▶ [Set tasks]:
**a.** Answer these questions about the trek account:
(i) Where was Bill stationed while he was in the Coast Guard?
(ii) Where did the group hold its first meeting?
(iii) Which ascent route did the Kenyan guide suggest?
**b.** From the listing, print the stretch from the line containing "pink star: rotated 5 degrees counterclockwise" through the line containing "gray semicircle: rotated", both included, leaving out the pictures.

I first met Bill when he was in the Coast Guard and stationed at Government Island, Oakland and I was assigned to a Marine Corps helicopter squadron at Naval Air Station, Alameda. We happened to be running the beach in Alameda at the same time and struck up a conversation, and our friendship developed from that point. When Bill was approached by a talent scout about doing some modeling, he thought it might be an interesting job so after his separation from the military, he left for Europe. A year later I also left Northern California after I separated from the Corps and moved to Carlsbad when a friend from my squadron offered me a job with his family’s health supplement business. The company was eventually bought out and I soon found myself working at a variety of low paying temporary jobs.
There would be eight people on the trek; Bill, myself, two men from England, two women from Australia and two women from Canada. Each person had their reason for being there and I figured that if they wanted me to know they would tell me. Our first meeting took place in the Nyali International Beach Hotel restaurant along the Mombasa seashore where we discussed our route and places of interest we’d like to see while looking at a large map.
The two men from England lived and worked in East Africa so they informed us of areas that were too dangerous to travel through, either because of civil unrest or dangerous terrain, but other than that we decided to keep our itinerary flexible and open to change if opportunities presented themselves along the way.
One of the places that the Australian women wanted to see was Mount Kenya before we crossed the border into Uganda, so we left the next morning for the second highest mountain in Africa, Kilimanjaro being the first, Point Lenana on Mount Kenya that rises 16,355 feet above sea level. We checked into the Mount Kenya Safari Club in the early afternoon and after a discussion with the staff at the club, the women from Canada decided not to climb the mountain because they didn’t feel that they were physically fit enough for the ordeal.
The two English men were employed by the tour company as driver and mechanic and had made the climb several times before, so they passed as well. That left four of us, the two Australian women, Rosalie and Gwen, Bill and me. We met our Kenyan guide at Shipton’s camp who suggested that the Shirimon ascent route was the best to take during the fall season because the other routes were too muddy because of the recently ended rainy season.
We made good time, in fact too good, one of the problems of climbing too quickly is altitude sickness, I was feeling pretty good when we reached McKenna’s cabin at the end of the day, but I couldn’t say the same for my three companions. The plan was to leave at four ‘o’clock the next morning so we could arrive at Point Lenana before the fog rolled up from the valley below and obscured the mountain peaks, this happened right after sunrise. I was feeling pretty good until the women started getting sick that night and after several hours of listening to them vomiting, I was feeling queasy. The guide didn’t have to wake me up when it was time to leave for I had only slept a couple of hours and I was aggravated as well.
I looked over at Bill who was lying in the cot next to me, “Are you sure you want to do this?”
He grumbled. “No, but we came this far so we might as well finish it.”
That’s the last thing I expected to hear because I knew Bill wasn’t feeling that well either so I figured he would want to go back down the mountain, but he fooled me, so now the responsibility of giving up fell on my shoulders. If Bill was going up then so was I, the women were too weak to continue.
I turned to Rosalie who was curled up in ball and moaning softly, “Rest, you’ll feel a lot better when we head back down.”
Rosalie whimpered, “I hope so.”

▶ [Records provided]:

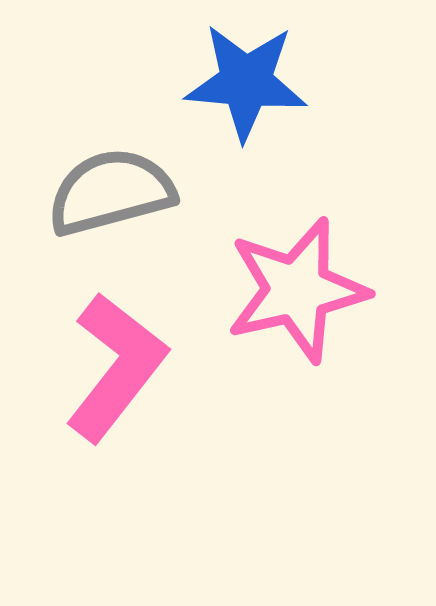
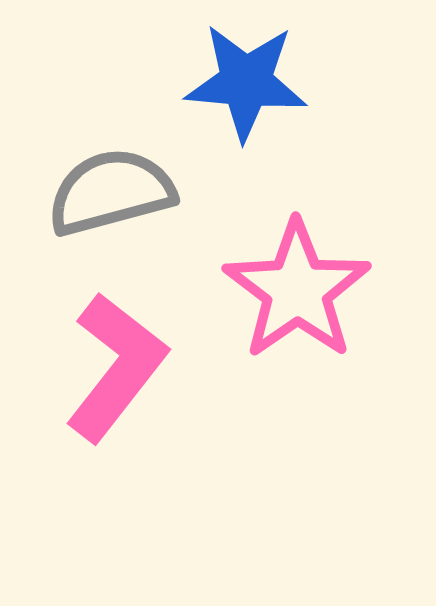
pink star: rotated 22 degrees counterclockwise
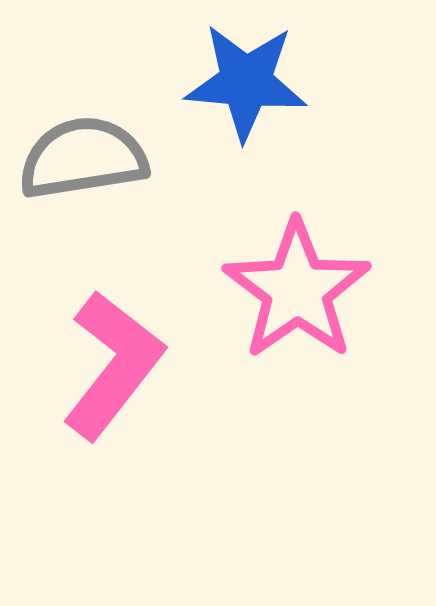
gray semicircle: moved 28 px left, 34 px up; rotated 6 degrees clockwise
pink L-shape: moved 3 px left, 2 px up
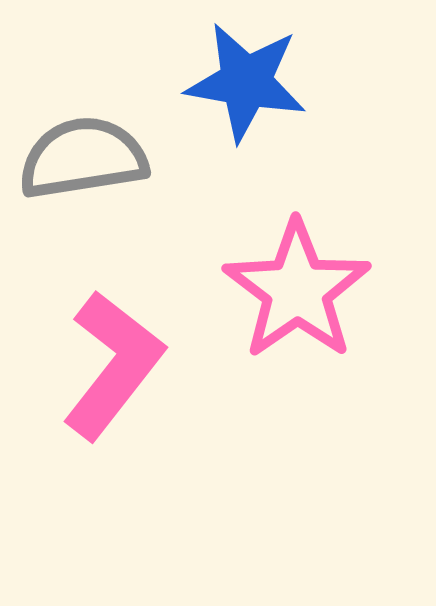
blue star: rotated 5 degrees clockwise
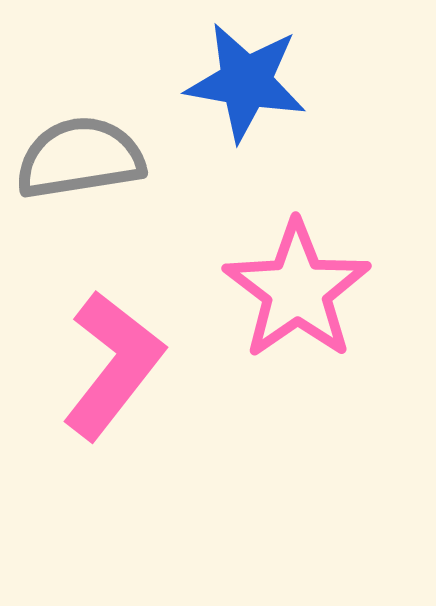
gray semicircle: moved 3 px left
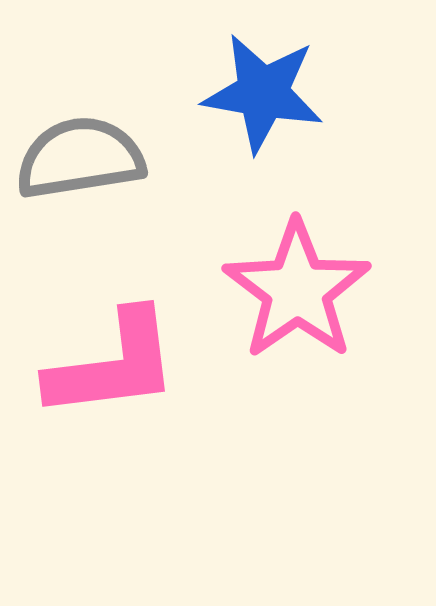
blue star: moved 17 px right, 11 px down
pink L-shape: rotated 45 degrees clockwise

---

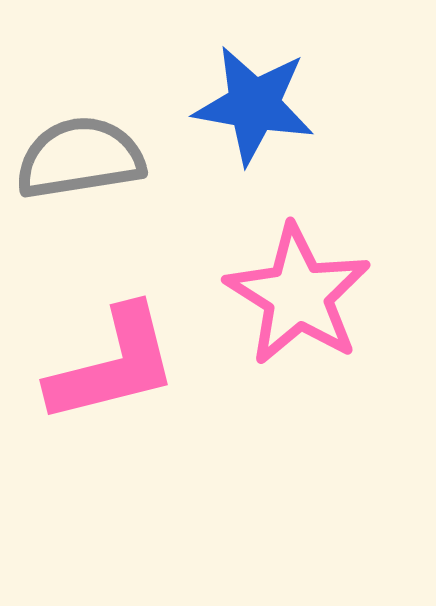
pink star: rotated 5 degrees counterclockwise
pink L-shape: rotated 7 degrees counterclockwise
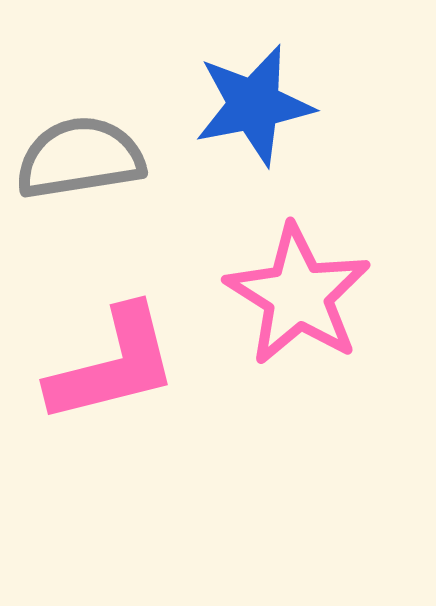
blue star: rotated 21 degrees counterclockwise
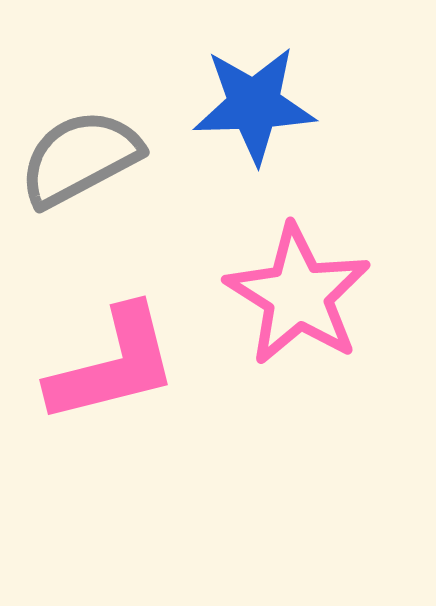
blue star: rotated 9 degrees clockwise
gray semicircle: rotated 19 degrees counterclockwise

▶ [Answers provided]:
**a.**
(i) Government Island, Oakland
(ii) The Nyali International Beach Hotel restaurant along the Mombasa seashore
(iii) The Shirimon ascent route

**b.**
pink star: rotated 5 degrees counterclockwise
pink L-shape: rotated 7 degrees counterclockwise
blue star: rotated 21 degrees counterclockwise
blue star: rotated 9 degrees clockwise
gray semicircle: rotated 19 degrees counterclockwise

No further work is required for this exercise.